PROBLEM STATEMENT.
Nothing in the records should change; write them all out again.

RECORD EXTRACTS.
***

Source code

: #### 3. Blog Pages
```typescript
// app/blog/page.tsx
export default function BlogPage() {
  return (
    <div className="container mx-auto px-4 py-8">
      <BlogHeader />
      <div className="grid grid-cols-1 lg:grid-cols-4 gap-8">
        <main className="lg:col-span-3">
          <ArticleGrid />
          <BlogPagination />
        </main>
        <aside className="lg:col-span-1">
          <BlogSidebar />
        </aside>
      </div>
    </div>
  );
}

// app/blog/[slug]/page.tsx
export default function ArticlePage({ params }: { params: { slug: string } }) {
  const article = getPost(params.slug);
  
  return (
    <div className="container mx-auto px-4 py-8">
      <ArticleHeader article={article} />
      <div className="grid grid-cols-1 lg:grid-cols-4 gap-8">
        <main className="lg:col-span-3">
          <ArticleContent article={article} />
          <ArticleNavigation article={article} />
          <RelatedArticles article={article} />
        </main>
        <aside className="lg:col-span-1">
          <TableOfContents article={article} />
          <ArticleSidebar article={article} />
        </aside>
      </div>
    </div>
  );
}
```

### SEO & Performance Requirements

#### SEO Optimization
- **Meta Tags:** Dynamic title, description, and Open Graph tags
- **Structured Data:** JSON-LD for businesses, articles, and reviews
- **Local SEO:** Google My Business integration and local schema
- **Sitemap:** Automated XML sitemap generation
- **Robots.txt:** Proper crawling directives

***

ANSWER BOX.
Source code

: #### 3. Blog Pages
```typescript
// app/blog/page.tsx
export default function BlogPage() {
  return (
    <div className="container mx-auto px-4 py-8">
      <BlogHeader />
      <div className="grid grid-cols-1 lg:grid-cols-4 gap-8">
        <main className="lg:col-span-3">
          <ArticleGrid />
          <BlogPagination />
        </main>
        <aside className="lg:col-span-1">
          <BlogSidebar />
        </aside>
      </div>
    </div>
  );
}

// app/blog/[slug]/page.tsx
export default function ArticlePage({ params }: { params: { slug: string } }) {
  const article = getPost(params.slug);
  
  return (
    <div className="container mx-auto px-4 py-8">
      <ArticleHeader article={article} />
      <div className="grid grid-cols-1 lg:grid-cols-4 gap-8">
        <main className="lg:col-span-3">
          <ArticleContent article={article} />
          <ArticleNavigation article={article} />
          <RelatedArticles article={article} />
        </main>
        <aside className="lg:col-span-1">
          <TableOfContents article={article} />
          <ArticleSidebar article={article} />
        </aside>
      </div>
    </div>
  );
}
```

### SEO & Performance Requirements

#### SEO Optimization
- **Meta Tags:** Dynamic title, description, and Open Graph tags
- **Structured Data:** JSON-LD for businesses, articles, and reviews
- **Local SEO:** Google My Business integration and local schema
- **Sitemap:** Automated XML sitemap generation
- **Robots.txt:** Proper crawling directives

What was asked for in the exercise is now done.